WTWY asked that we use the MTA data to determine the busiest stations. We decided that they should be looking at more than just the busiest stations. There are issues with the top 5 stations, as they are filled with both tourists and commuters and tourists are not likely to attend a GALA or contribute to a local non-profit. The other issue with the busiest stations is that too many people will be very difficult to stand and gather information because you will just be in the way of a huge crowd. How, then, do we decide where to place the street teams? We want to target as many people as possible that till also be interested in the GALA.


First we downloaded the turnstile data from the MTA.info website. This data is collected from every turnstile, every 4(ish) hours and put into a .csv file that contains a week worth of data. We pulled data from April, 30, 2016 - June 25, 2016, and April 29th, 2017 - June 24th, 2017. Memorial Day was excluded for both years since ridership is abnormal on major holidays.

histograms of Raw (left) and cleaned (right) data. 

histograms of Raw (left) and cleaned (right) data. 

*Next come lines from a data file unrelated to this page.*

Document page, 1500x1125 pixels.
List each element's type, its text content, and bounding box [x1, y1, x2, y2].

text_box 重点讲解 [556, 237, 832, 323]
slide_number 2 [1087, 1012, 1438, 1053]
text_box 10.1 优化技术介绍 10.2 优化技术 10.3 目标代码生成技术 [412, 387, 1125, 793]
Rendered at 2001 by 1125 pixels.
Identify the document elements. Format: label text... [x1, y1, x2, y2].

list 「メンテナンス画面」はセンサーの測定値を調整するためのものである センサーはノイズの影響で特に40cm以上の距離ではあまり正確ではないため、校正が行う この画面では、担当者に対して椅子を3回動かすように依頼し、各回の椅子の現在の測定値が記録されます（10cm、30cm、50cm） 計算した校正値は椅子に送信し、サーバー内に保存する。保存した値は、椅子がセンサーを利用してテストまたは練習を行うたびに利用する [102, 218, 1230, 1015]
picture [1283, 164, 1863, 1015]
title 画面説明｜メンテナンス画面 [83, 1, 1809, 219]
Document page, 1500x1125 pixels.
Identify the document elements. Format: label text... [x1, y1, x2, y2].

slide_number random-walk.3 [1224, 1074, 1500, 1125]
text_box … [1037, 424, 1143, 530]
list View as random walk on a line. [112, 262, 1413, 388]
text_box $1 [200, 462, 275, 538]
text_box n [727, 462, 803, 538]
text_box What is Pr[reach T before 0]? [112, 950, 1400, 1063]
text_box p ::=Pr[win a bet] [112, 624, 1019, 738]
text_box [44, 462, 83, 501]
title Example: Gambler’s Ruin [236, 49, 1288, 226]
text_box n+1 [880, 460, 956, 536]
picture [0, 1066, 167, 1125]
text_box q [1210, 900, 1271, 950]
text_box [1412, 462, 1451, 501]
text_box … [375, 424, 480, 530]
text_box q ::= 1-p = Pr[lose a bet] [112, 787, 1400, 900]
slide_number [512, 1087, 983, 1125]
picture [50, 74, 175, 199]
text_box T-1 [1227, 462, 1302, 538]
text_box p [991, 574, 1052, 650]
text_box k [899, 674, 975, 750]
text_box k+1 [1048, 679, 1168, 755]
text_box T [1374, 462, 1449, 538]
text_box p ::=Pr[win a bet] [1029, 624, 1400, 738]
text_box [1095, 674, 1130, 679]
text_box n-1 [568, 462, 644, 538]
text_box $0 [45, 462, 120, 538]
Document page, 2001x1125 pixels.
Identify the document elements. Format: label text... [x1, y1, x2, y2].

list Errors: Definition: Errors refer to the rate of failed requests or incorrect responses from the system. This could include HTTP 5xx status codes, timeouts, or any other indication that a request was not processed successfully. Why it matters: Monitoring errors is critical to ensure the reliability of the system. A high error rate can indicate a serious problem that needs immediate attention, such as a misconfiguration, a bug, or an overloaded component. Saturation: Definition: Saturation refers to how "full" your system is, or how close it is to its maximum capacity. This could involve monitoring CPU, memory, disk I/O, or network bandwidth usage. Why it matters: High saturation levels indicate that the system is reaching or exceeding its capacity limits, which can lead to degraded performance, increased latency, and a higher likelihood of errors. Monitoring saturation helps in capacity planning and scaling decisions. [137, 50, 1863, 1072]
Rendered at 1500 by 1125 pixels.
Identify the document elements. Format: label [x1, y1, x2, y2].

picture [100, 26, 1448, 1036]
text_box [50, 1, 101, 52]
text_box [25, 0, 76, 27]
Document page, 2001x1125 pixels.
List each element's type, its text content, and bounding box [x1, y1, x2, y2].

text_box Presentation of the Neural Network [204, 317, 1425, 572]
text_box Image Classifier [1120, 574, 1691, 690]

Each turnstile collects turns every 4 hours, cumulatively and then resets to zero when it reaches the maximum. So, we need to take the difference to get the number of people that came through for the 4-hour interval. But because of resets, you end up with a few extreme outliers. Below (left) is the plot of histograms for the data and as you can see there are some extreme outliers.  Once we clean it up and get rid of numbers that are not possible, we get the histogram (distribution) of the real data (right). 




After cleaning the data, we summed the entries and exits collected for each time interval to get a total number of people in/out. The, we summed over the time intervals to get a daily total for each turnstile. Then, summed over the turnstiles for each station to get a daily total of people per station.  We then wanted to know how to narrow it down by day of the week since there are over 300 unique stations in this dataset (MTA's count is higher, I realize).  Below, is a figure of the mean traffic (all stations) for each day of the week. 


As you can see, the MTA is used more by commuters during the week going to and from work, than on weekends. Tuesday, Wednesday, and Thursday are the best days to try and catch some locals going to/from work. As for the weekend, Saturday sees more traffic than Sunday. The, we look at the top 50 stations from a particular weekday and match them to the income level of the neighborhood. 

The second plot shows the top 20 stations for Tuesdays (mean over all the Tuesdays we collected). The  expected stations appear here, thought I thought Times Square would have been higher on the list.


In order to map stations, we linked the station names to the latitude and longitude. This information is kept in a different file (from the MTA) and the station names are slightly different for the 2 files, e.x., 'GRD CNTRL-42 ST'  vs. 'Grand Central - 42 ST' (see figure below). So, we used a Python library called fuzzy wuzzy to match the names from the turnstile files to the names listed in the latitude/longitude file (also obtained form MTA's site). 



We acquired the median household income from US Census Block Data 2015. It can be downloaded as a shape file and contains latitude and longitude along with other Geo data.  


Now that we have both the income and the subway traffic data sets, we can give each subway station a weight based on the level of income for that area (block) and choose the top stations based on traffic and income. 



Lastly, we then map these stations onto the heatmap of income data. We used a Python library called BaseMap for the mapping tasks.